QM: The TL;DR explanation of hyper-emotion is when a cry becomes a punch. The longer explanation is, when you see, especially in shonen anime, there is a style of storytelling where you have a community of two types of people: actors and feelers. Feelers tend to be weaker characters (not always, everybody has some actor and feeler in them). People who, because they are vulnerable to the world, can experience the world and feel it deeply, right? And actors are hardened against the world but are powerful. And the major arcs of these stories tend to be about feelers experiencing being vulnerable to the world and actors stepping in on their behalf, and ultimately sort of climaxing into these moments where an actor, with all the energy of those feelers, has this big eruptive moment, like Goku going, “You can’t hurt my friends anymore!” Or Naruto is legendary for that, “I’m here for my friends!” “How could you betray this person who loves you?” And then they have this big release of power. It’s about finding, mastering, and releasing those emotions that are the true narrative arc underneath all the powers and fighting moves. They’re these narratives of communities.

AF: Jack Berkenstock (interviewed in issue 1) would love that idea. His work includes using RPG play to help people become better emotional communicators.

EP: What was your experience writing for Paizo and writing in the Golarion setting, versus playing it?

QM: Golarion is delightfully weird in a good way—just strange enough to feel real. I feel like the problem with a lot of fantasy worlds is they try so hard to be like, sensible. But as anybody experiencing real life will tell you—the real world is not often that sensible. And when things are a bit weird, you think, okay, I feel at home here.

AF: That’s a cool way to put it.

QM: I’ll just use a Golarion example. Hellknights, right? Hellknights are so dumb they feel real, right? Imagine someone like the Hellknights. “Hey, you know who has really great laws? Devils! Let’s emulate hell!” They have these great tensions, they’re trying to do what they think is right, but it’s like, “Guys, do you understand what you’re doing?” Because they really don’t! I am fascinated by the Hellknights, because that weirdness of them makes them feel cool and like they would exist.

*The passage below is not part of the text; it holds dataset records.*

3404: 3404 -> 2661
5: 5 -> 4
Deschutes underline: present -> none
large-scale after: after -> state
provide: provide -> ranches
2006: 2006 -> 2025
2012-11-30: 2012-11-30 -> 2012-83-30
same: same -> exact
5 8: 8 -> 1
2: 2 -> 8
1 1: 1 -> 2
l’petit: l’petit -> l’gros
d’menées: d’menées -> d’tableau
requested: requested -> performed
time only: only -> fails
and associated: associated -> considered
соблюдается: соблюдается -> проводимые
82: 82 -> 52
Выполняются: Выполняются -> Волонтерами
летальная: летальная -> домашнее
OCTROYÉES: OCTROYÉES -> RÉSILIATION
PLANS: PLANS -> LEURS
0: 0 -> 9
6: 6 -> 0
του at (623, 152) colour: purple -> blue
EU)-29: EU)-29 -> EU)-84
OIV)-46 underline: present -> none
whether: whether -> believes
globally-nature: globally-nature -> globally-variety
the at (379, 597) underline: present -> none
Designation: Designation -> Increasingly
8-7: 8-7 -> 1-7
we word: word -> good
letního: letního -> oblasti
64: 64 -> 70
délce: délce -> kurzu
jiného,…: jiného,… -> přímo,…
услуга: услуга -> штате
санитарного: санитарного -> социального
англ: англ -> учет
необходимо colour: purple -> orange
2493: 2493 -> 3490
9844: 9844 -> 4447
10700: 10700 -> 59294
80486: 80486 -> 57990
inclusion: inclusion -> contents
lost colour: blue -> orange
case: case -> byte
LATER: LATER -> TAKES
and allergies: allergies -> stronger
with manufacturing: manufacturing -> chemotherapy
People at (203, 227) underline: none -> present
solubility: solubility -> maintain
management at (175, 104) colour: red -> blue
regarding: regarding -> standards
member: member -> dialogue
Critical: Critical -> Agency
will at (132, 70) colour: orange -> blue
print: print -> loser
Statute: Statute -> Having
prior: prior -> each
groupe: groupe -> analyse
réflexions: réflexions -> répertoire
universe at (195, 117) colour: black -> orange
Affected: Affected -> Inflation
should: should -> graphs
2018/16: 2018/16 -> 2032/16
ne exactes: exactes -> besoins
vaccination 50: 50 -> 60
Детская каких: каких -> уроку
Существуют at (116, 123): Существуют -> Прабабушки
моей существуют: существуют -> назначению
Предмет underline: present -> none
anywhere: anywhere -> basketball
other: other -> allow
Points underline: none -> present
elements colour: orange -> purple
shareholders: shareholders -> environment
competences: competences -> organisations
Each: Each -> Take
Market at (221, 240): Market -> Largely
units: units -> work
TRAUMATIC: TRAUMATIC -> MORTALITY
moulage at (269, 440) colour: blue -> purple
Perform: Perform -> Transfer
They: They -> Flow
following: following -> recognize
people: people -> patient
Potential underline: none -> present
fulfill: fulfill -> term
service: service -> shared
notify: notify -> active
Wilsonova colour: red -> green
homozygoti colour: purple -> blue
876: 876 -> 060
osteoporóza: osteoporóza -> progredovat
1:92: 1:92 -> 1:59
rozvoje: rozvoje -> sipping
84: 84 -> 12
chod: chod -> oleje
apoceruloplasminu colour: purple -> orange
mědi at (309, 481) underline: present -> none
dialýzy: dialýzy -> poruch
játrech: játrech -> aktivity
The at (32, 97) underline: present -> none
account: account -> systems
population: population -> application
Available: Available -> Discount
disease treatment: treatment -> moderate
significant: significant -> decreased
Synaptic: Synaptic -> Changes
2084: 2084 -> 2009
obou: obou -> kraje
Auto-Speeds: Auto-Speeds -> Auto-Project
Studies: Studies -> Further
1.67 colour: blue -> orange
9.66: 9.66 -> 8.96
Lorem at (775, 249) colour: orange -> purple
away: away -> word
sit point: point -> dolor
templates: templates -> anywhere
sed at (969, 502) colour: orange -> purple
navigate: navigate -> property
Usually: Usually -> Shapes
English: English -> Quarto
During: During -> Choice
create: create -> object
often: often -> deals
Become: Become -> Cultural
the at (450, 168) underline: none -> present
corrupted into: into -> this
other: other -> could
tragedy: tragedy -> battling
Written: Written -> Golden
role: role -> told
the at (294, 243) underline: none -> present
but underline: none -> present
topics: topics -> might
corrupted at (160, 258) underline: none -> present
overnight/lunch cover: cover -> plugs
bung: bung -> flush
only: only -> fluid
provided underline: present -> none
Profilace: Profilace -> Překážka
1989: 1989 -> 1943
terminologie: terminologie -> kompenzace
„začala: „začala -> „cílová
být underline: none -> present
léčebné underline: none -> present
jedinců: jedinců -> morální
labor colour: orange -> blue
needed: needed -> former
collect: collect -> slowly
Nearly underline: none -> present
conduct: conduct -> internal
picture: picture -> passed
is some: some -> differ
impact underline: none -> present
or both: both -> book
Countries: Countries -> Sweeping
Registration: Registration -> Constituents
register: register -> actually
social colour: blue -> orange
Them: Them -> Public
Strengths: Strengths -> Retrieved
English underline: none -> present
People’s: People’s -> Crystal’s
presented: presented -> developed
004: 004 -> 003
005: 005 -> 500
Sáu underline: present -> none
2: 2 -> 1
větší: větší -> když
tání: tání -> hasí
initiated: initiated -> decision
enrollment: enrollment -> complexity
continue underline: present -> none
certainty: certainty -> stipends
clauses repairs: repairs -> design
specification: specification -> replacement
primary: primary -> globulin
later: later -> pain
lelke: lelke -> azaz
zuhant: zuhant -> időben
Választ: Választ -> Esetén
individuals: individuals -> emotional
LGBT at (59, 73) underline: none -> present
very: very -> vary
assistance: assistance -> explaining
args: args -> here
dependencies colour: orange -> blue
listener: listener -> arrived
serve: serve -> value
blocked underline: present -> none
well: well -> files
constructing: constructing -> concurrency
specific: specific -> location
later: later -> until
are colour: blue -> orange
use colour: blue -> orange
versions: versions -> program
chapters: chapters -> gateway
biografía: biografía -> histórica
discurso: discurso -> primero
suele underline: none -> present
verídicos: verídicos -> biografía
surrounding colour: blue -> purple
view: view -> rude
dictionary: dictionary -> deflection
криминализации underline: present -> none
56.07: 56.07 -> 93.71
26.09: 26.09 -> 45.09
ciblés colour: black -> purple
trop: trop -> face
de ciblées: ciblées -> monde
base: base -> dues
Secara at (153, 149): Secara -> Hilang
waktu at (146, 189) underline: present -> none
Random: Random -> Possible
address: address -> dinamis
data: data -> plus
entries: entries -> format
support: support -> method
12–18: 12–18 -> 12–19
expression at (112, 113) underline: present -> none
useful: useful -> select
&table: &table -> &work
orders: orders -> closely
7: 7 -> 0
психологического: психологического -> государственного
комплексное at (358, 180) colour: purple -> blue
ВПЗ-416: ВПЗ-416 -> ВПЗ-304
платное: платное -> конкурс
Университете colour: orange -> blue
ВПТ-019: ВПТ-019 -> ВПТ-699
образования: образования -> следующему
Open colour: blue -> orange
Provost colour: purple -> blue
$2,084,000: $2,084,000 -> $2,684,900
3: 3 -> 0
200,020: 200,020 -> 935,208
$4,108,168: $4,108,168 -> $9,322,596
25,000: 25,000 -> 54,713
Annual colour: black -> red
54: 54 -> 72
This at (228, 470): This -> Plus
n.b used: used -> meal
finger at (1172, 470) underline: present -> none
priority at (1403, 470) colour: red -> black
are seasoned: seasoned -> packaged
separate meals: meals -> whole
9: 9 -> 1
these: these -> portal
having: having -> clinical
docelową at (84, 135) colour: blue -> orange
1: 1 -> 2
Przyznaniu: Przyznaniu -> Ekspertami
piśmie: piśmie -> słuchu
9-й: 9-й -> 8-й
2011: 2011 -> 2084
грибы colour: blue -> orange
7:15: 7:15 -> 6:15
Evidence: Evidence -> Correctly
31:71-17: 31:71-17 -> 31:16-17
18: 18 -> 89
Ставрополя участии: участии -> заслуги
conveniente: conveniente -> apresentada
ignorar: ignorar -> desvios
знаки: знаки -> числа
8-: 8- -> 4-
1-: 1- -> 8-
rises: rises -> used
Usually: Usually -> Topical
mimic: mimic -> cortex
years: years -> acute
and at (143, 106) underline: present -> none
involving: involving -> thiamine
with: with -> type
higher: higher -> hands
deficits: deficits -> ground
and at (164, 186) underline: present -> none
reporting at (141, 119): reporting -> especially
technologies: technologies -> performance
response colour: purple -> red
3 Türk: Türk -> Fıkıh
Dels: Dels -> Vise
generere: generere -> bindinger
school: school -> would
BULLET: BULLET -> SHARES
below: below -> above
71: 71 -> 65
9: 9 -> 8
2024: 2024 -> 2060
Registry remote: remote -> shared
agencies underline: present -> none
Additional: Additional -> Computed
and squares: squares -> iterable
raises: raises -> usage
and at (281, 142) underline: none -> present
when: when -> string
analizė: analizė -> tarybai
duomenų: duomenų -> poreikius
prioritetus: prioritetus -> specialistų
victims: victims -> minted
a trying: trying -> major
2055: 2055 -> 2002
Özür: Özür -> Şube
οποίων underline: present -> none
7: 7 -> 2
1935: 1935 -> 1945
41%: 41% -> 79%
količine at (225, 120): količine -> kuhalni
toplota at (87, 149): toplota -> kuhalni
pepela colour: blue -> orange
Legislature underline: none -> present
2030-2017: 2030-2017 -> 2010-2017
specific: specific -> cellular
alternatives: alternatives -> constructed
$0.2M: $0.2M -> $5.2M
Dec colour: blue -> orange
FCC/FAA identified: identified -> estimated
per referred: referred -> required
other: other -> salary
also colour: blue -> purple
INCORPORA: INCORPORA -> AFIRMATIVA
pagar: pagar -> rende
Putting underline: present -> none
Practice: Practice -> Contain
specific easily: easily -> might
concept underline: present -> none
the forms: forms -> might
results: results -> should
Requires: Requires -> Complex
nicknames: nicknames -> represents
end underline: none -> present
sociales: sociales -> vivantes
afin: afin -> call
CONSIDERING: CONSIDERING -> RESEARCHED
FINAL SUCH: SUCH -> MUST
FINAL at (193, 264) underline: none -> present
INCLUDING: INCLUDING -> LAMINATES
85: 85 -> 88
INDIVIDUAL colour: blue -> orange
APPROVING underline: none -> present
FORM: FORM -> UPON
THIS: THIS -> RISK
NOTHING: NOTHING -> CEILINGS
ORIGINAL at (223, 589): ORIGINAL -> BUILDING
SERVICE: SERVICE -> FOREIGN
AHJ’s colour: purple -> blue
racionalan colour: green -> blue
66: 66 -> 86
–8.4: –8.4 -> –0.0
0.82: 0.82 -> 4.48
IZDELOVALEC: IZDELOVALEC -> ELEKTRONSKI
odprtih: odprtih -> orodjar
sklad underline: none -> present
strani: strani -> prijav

AF: A lot of your comments got me thinking about how weird and yet approachable some of the creatures in the new ancestry guide were. Golarion is one of my favorite settings.

QM: It’s a fantastic setting. My writing for them has hooked me on Golarion, so I use it in my games a lot. Then, when I GM Pathfinder, I love to experiment and try new things. There’s a lot of new stuff that I would never even try to put on a developer for Pathfinder. Especially if you’re doing an official release, you need to keep within bounds. When I GM games, I get to push limits really hard—because it’s not getting published, it’s for my players, and as long as they’re having fun, we’re good.

AF: What projects do you have coming out that you can tell us about? Where can we find the work that you’re most proud of? And where do you want to be found online?

QM: Stuff I am working on right now: I just turned in my first work for Starfinder. I also love Starfinder. I want to be playing and writing more for Starfinder. That’s going to be in a society adventure that’s coming out in a bit. I’ve been working on rules for solo play. It’s really one-on-one play. I made it with my son. I wanted to make it be a simple thing of playing Pathfinder, so I didn’t have to make too many rules. I want to be able to play in AP with just one other player.

My adventures are in Sig: City of Blades. I did three really cool adventures in that. I did some consultant work in Hard Wired Island (a cyberpunk themed TTRPG on Itch.io).